Beyers graduated from the University of Stellenbosch in 1979 with a degree in BSc Agriculture with oenology and viticulture, and initially worked for the Fruit Board as part of his bursary commitments. At 25 years of age he became Kanonkop’s third winemaker, and arrived at the farm ahead of the 1981 vintage.
Here, Beyers attained a status that no other winemaker anywhere in the world can lay claim to: the Prince of Pinotage.
Since Kanonkop’s first estate vintage in 1973, Pinotage has been one of its focal points, and no serious conversation about Pinotage anywhere excludes the name Kanonkop. This is primarily the result of Beyers’s infatuation with the grape and its wines, as well as his crusade to have the variety recognised as a premium South African wine, capable of standing alongside other great red wines of the world.

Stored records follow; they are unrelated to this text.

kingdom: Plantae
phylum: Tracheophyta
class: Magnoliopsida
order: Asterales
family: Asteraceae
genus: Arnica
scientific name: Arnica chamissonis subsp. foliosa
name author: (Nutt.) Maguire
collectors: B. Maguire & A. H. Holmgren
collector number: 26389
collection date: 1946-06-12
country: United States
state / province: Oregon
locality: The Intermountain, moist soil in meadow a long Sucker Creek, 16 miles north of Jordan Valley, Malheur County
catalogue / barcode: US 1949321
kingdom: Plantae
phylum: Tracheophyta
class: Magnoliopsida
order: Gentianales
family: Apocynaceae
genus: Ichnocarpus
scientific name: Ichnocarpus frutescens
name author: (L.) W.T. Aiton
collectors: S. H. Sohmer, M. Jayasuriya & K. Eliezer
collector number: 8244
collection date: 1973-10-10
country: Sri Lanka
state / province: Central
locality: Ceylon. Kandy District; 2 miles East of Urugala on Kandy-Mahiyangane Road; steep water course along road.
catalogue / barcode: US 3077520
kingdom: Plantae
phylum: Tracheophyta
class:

When he won the Robert Mondavi Trophy at the International Wine and Spirit Competition in 1991 for Best Winemaker in the World, it was the 1989 Kanonkop Pinotage that convinced the judges Beyers was that year’s man of the moment.
The story of Beyers’s wine farm, Beyerskloof, started with a vineyard, planted at a small home farm off the Koelenhof road in Stellenbosch, bought in 1988. The first vineyards that he planted were Cabernet and Sauvignon.
A few years later in 1995, the first Beyerskloof Pinotage was produced and bottled, and one year later, it went on to win the first of many Absa Top 10 Pinotage awards.
From here, Beyerskloof continued to grow, and in 1997, another 100 hectares were bought in the Bottelary Winelands of Stellenbosch.
The landholding increased once again in 2018 with the purchase of another 50 hectares of vineyards known as Kriekbult. These vineyards can be viewed from the deck of the Red Leaf Bistro at Beyerskloof, stretching between the winery and the majestic Simonsberg Mountain.
Today, Winemaker Anri Truter continues to build on the legacy of his father, Beyers, while driving new horizons. With his passion for innovation in the vineyards and cellar, the future of Beyerskloof and Pinotage holds exciting promise.